Adapted from a recent online discussion.
Question: My brother-in-law constantly preaches about how important family is, how "Dad" needs to see his grandkids (my kids) more, blah blah blah. We see granddad about once a month, which to me is enough. Brother-in-law is always in tow, coming to our house with Dad and then proceeding to be nasty to my kids. My 2-year-old had a cold and was a little on the, um, slobbery snotty side. Lifted his arms to my brother-in-law - his uncle. Uncle says, "Get away from me; you're disgusting, and I don't want to get sick from you."
After many, many times with this type of thing happening, I finally told him if he didn't want to be around my kids, then he was welcome to not come to my house. My husband said I totally overreacted and that if his brother doesn't want to deal with the kids, he shouldn't have to.
I feel like my brother-in-law can ignore my kids when we're somewhere else but should not come into my home and act like that with them. What do you think about this?
Answer: I think the brother's a piece of work, but the real problem is between you and your husband. What your husband said about not having to deal with the kids is absolutely true. However, "not dealing with the kids" is different from "saying mean things to the kids." The brother has no business calling a 2-year-old "disgusting," or anything else that rough.
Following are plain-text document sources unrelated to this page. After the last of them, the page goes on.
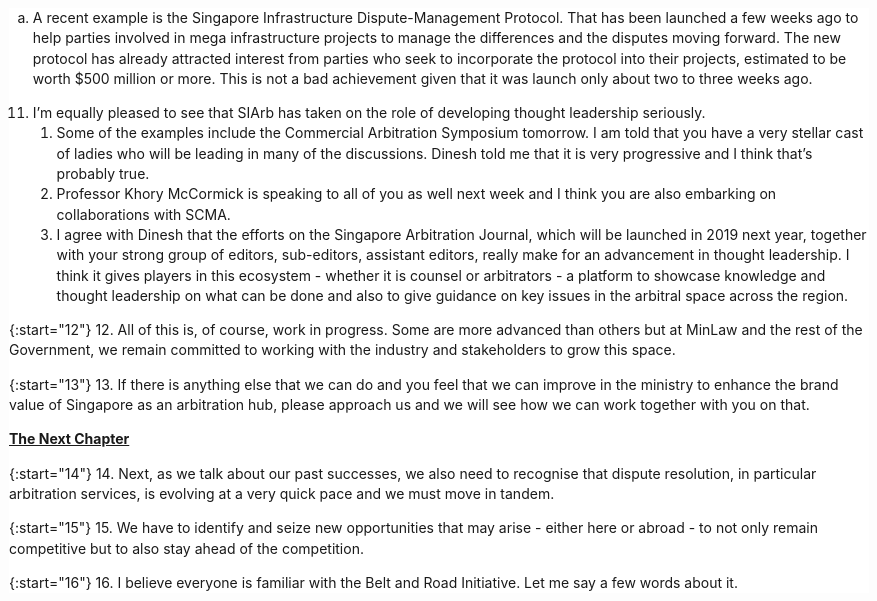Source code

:<ol style="list-style-type: lower-alpha">
<li>A recent example is the Singapore Infrastructure Dispute-Management Protocol. That has been launched a few weeks ago to help parties involved in mega infrastructure projects to manage the differences and the disputes moving forward. The new protocol has already attracted interest from parties who seek to incorporate the protocol into their projects, estimated to be worth $500 million or more. This is not a bad achievement given that it was launch only about two to three weeks ago.</li>
</ol>

</li>
</ol>

<ol start="11">
<li> I’m equally pleased to see that SIArb has taken on the role of developing thought leadership seriously.

<ol>
<li> Some of the examples include the Commercial Arbitration Symposium tomorrow. I am told that you have a very stellar cast of ladies who will be leading in many of the discussions. Dinesh told me that it is very progressive and I think that’s probably true.</li>
<li>Professor Khory McCormick is speaking to all of you as well next week and I think you are also embarking on collaborations with SCMA.</li>
<li> I agree with Dinesh that the efforts on the Singapore Arbitration Journal, which will be launched in 2019 next year, together with your strong group of editors, sub-editors, assistant editors, really make for an advancement in thought leadership. I think it gives players in this ecosystem - whether it is counsel or arbitrators - a platform to showcase knowledge and thought leadership on what can be done and also to give guidance on key issues in the arbitral space across the region.</li>
</ol>


</li>
</ol>

{:start="12"}
12. All of this is, of course, work in progress. Some are more advanced than others but at MinLaw and the rest of the Government, we remain committed to working with the industry and stakeholders to grow this space.

 
{:start="13"}
13. If there is anything else that we can do and you feel that we can improve in the ministry to enhance the brand value of Singapore as an arbitration hub, please approach us and we will see how we can work together with you on that.


**<u>The Next Chapter</u>**

{:start="14"}
14. Next, as we talk about our past successes, we also need to recognise that dispute resolution, in particular arbitration services, is evolving at a very quick pace and we must move in tandem.

 
{:start="15"}
15. We have to identify and seize new opportunities that may arise - either here or abroad - to not only remain competitive but to also stay ahead of the competition.

 
{:start="16"}
16. I believe everyone is familiar with the Belt and Road Initiative. Let me say a few words about it.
A father has a duty to protect his kids from meanness.
That seems so obvious that I'm wondering if you said this to your husband.
I fear the brothers acquired similar social/communication skills, but I'll wait to hear what you say.
Q: My husband and his brother are very different from each other, and my husband is an attentive, hands-on, affectionate dad. That's why I was shocked at his response.
In retrospect, though, he and his family are not particularly close, and he doesn't have many fond memories. He said he tends to tune them out and gets preoccupied with other things when they are around (like tending the grill), so I think he might miss how hurtful his brother is being. Perhaps I need to communicate this better to him instead of just going all grizzly-bear-mom.
I do feel that if he doesn't make sure that it stops, I won't allow the kids around his brother anymore. He says his brother is just socially stupid and it's not worth fighting about.
A: That's much better, thank you. And yes, please do give your husband direct quotes wherever possible. Also express sympathy for the position this puts him in, since taking a stand will disrupt the probably fragile balance he has struck with his family.
But while someone who is "socially stupid" around adults isn't worth fighting about, because adults can take care of themselves, social stupidity around small children is a necessary fight.
Your husband also has to make a choice here: either stop getting tuned out/preoccupied when his brother is around, or empower you to handle the brother as you deem necessary. He can't disappear and then take exception to the way you handle things. That's just not fair.